Dice il neo-sposo: «Viviamo in una società che tende ad emarginarti se sei single a quarant’anni. Volevo lanciare un messaggio, che è stato evidentemente recepito: mi hanno chiamato in tanti, sono fioccate le richieste di amicizia, molti mi hanno rivelato di volersi sposare da soli, come me. Anche persone sposate, sapete?».
«Mi completo da solo». Non vi sembra un altro slogan buono per la pubblicità? Non pensiate però che Nello sia un egoista malato di narcisismo. Leggo infatti che da anni, sull’esempio di una zia suora missionaria, si dà da fare per portare aiuto alle popolazioni del Benin, in Africa. «Alla sua morte, avevo promesso che avrei continuato l’opera caritatevole. Organizziamo periodicamente container con pasta e generi alimentari in scatola. In Africa ho scoperto che basta davvero poco per sorridere».
Non ho capito bene se anche Nello, come Laura, è andato in viaggio di nozze, ma immagino di sì. E sono sicuro che si saranno trovati benissimo. Pensate: nessuno con cui condividere il letto e quindi nessuna discussione sul lato da scegliere, mai nessuna attesa antipatica in caso di bagno occupato, nessunissima scocciatura a causa del disordine del compagno o delle sedute al trucco della compagna, nessuna diatriba sulla scelta della gita o del ristorante. «Beata solitudo, sola beatitudo!». Che cosa si può volere di più e di meglio?
Tutto questo, ovviamente, nel caso in cui la signora Laura e il signor Nello vadano d’accordo con se stessi.
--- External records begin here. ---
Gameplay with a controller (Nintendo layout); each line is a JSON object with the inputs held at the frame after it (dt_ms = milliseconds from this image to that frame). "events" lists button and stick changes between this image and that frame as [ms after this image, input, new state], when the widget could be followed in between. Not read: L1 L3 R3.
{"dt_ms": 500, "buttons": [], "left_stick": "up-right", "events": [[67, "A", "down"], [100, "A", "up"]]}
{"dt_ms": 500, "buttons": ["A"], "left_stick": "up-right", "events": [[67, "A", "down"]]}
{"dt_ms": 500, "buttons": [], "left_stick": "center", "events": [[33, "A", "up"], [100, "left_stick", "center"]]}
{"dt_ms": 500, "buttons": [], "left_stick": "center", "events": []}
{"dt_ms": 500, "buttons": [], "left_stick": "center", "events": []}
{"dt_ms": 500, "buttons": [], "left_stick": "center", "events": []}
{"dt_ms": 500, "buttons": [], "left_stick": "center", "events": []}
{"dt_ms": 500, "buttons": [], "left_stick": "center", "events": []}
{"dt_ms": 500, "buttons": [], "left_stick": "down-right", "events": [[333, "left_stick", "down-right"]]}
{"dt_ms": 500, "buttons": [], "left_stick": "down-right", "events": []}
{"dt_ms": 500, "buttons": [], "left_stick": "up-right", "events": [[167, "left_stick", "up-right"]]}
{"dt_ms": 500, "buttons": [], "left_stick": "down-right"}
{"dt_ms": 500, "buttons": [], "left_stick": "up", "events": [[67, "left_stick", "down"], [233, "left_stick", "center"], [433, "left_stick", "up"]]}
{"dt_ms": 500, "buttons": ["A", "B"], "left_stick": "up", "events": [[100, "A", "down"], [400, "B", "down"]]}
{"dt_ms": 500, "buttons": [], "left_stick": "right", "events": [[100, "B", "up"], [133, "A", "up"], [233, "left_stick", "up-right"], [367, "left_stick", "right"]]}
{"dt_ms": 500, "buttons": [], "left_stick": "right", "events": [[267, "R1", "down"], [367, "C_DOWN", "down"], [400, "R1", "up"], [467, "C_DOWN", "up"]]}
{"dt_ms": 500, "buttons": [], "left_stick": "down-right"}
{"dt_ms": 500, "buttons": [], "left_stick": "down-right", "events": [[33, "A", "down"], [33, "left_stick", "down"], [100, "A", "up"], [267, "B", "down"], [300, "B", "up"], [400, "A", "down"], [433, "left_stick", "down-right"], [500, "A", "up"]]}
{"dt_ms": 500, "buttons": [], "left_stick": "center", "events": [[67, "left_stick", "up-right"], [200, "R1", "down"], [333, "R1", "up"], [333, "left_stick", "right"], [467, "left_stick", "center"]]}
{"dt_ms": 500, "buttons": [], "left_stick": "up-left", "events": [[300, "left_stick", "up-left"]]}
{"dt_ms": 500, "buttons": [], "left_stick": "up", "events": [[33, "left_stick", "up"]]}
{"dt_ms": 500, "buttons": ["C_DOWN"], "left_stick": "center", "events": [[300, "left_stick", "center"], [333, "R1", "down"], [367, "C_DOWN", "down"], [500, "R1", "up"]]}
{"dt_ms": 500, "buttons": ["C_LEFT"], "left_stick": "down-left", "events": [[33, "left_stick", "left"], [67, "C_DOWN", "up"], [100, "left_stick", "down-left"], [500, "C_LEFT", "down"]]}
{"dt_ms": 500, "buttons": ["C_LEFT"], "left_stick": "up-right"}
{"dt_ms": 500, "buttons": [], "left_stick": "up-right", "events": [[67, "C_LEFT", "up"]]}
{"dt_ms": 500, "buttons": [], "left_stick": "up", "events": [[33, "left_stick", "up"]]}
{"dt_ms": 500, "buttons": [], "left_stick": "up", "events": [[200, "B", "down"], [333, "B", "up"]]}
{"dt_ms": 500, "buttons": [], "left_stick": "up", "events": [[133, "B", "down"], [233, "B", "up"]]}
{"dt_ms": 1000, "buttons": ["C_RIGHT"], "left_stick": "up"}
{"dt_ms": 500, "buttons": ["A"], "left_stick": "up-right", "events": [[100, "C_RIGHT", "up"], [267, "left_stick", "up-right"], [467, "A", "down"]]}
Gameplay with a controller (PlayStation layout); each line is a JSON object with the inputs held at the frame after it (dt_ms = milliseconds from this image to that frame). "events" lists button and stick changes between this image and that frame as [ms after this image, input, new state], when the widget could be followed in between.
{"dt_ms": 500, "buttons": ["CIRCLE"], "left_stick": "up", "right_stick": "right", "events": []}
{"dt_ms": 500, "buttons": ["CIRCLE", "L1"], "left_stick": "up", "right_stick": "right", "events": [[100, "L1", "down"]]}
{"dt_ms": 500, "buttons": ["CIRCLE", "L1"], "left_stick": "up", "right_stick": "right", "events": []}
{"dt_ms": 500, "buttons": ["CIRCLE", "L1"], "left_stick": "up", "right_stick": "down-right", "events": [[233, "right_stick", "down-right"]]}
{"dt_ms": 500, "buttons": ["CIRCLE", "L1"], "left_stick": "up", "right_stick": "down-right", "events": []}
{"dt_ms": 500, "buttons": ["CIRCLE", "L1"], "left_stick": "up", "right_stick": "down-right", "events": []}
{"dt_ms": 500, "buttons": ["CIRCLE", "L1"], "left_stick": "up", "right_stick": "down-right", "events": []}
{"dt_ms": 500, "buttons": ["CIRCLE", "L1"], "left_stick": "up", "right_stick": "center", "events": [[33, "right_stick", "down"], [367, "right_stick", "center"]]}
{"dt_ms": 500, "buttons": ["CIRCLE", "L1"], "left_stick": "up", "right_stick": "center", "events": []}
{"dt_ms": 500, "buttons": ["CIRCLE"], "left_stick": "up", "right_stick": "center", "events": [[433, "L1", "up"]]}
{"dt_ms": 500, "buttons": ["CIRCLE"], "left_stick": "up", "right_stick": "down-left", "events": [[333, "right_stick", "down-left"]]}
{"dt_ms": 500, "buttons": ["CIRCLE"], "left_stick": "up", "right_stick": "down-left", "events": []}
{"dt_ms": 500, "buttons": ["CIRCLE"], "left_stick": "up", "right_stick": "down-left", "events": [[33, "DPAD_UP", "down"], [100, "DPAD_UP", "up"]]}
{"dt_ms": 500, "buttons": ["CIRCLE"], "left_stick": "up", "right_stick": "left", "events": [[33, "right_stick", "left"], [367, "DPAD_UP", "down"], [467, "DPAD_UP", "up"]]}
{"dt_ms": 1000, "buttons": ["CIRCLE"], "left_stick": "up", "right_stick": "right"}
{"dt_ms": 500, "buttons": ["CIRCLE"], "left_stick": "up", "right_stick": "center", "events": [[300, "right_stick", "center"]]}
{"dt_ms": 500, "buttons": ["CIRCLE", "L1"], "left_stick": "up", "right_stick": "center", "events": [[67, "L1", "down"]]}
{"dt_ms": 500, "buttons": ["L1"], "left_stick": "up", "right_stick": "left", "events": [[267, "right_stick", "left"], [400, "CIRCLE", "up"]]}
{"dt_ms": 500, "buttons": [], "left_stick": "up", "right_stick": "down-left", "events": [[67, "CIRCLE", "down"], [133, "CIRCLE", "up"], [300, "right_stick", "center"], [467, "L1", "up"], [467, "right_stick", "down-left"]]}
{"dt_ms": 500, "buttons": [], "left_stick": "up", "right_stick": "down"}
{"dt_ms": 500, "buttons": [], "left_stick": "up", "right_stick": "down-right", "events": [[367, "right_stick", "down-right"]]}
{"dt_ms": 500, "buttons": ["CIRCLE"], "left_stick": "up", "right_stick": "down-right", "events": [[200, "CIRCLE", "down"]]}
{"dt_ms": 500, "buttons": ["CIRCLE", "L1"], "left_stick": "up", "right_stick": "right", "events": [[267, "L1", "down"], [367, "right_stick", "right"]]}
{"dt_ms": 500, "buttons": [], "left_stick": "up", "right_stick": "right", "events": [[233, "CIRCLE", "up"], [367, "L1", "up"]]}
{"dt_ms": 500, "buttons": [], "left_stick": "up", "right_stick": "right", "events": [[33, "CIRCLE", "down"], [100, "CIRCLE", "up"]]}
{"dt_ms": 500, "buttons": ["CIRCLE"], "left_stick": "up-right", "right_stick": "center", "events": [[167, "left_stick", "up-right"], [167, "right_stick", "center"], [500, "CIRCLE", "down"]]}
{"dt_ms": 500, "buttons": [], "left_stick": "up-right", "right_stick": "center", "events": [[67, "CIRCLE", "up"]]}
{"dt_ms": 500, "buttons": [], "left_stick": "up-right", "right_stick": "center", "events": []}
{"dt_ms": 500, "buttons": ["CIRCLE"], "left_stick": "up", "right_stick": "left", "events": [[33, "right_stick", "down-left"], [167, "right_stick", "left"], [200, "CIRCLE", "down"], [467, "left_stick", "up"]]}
Ma se, sfortunatamente, così non fosse?
Immagino che si potrebbe sempre organizzare un divorzio (anche rapido) da single. In fondo, che ci vuole? L’interessato dovrebbe soltanto rispondere a qualche domandina.
«Perché vuole divorziare da se stesso?»
«Guardi, non mi sopporto più».
«E perché?»
«Perché me ne faccio di tutti i colori!»
«Mai avuto sospetti, prima?»
«Niente. Sembrava tutto così bello. E invece…»
«E invece?»
«E invece era finzione, ecco cos’era! Non mi volevo più bene!»
«Dunque?»
«Dunque voglio mettere fine a questo rapporto. È proprio vero che di se stessi non ci si può mai fidare!»
Essendo la nostra una civiltà imbevuta dei sani principi della libertà e del progresso, ritengo che il divorzio da se stessi dovrebbe essere garantito a tutti, come un diritto inalienabile, o no?
Comunque, stavo pensando: ma se la signora Laura e il signor Nello si conoscessero? Qualcuno non potrebbe metterli in contatto? Va bene che hanno già speso una bella sommetta, ma magari sarebbero disposti a un’altra piccola follia.